UPDATE: FACING ANGELA closed on July 28. Thank you to everyone who made it such an excellent production! More updates soon on upcoming projects, including THE SHADOW OVER INNSMOUTH.
The Ruckus production of FACING ANGELA is running now and is getting some great notices. The production has been Jeff Recommended, and is listed as one of “14 plays worth catching in July” by Chicago Magazine.
“Highly Recommended. [A] harrowing dose of identity panic…It is a testament to all five actresses portraying the tortured Angela that in the midst of this metaphysical whirlwind they broadcast her profound vulnerability so well that we never lose our sense of empathy for her.” ~ Chicago Theatre Review, Eric Tengler (full review)

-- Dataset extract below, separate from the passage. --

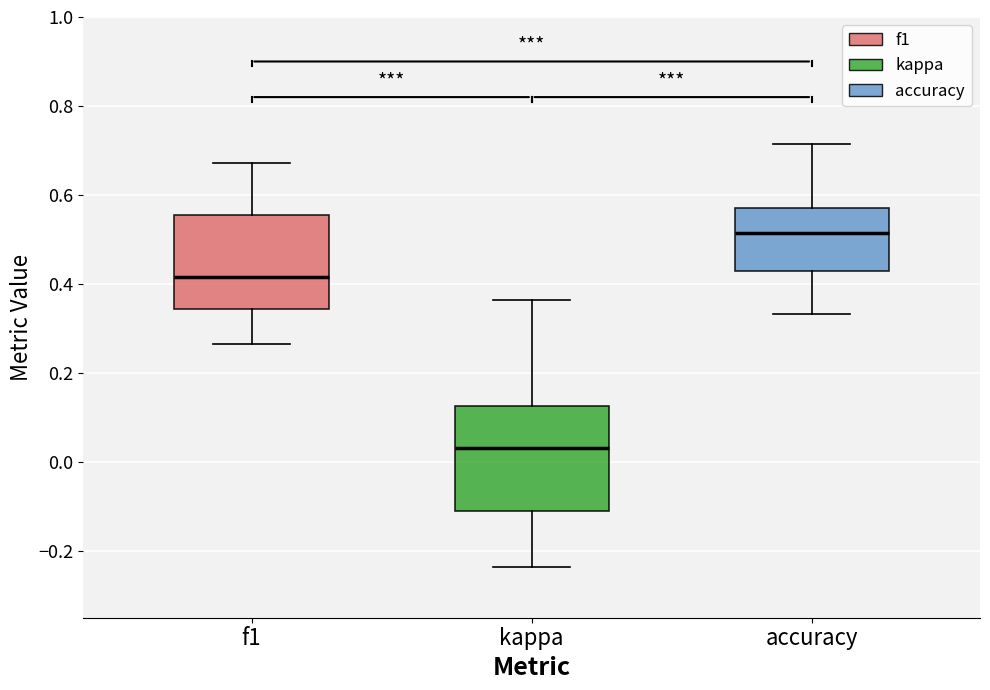

Reading left to right, transcribe this box plot: for each box, give where its median line is, the range the box spans, and where its two whiskers end, as read against the y-axis. The values are not printed on the chart, so give them approximately, as read against the axis.

f1: median 0.42, box 0.34 to 0.56, whiskers 0.26 to 0.68
kappa: median 0.04, box -0.12 to 0.12, whiskers -0.24 to 0.36
accuracy: median 0.52, box 0.42 to 0.58, whiskers 0.34 to 0.72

★★★ “Both engaging and visually fascinating. Special credit goes to the makeup team of Aly Renee Amidei and Sarah Scanlon for their wonderfully specific and detailed work…” ~ Chicago Theater Beat, Patrick Dyer (full review)
“[A] harrowing exploration of identity…Barsotti’s horror influences are evident, and the actors, like pallbearers, carry the play’s grueling heaviness with grace. Neal Starbird’s Wes is endearing while betraying an underlying desperation…Angela X (Casey Cunningham), the relative original, is especially compelling as our connection to the world before, the pain of watching the ensuing destruction always visible on her face.” ~ TimeOut Chicago, Aeneas Sagar Hemphill (full review)
by Scott T. Barsotti
directed by Kyra Lewandowski
presented by The Ruckus
June 28 – July 28
@ The Athenaeum Theatre, 2936 N. Southport (TICKETS)
Thursdays-Saturdays 8:00pm, Sundays 2:00pm
Featuring Moira Begale, Julie Cowden, Casey Cunningham, Susan Myburgh, Christine Vrem-Ydstie, and Neal Starbird
Angela has lost her face. Acquiring a new face alters more than skin and tissue, cutting into Angela’s relationship with her husband, Wes, and mutating her sense of self. As Angela re-constructs, re-invents, and re-defines her identity, Wes ceases to recognize the woman he loves, and doubts whether he really knows himself either. This re-imagining of my 2003 play (my first ever professionally produced), challenges how we recognize ourselves and those we go to bed with, and the collateral damage of transformative change.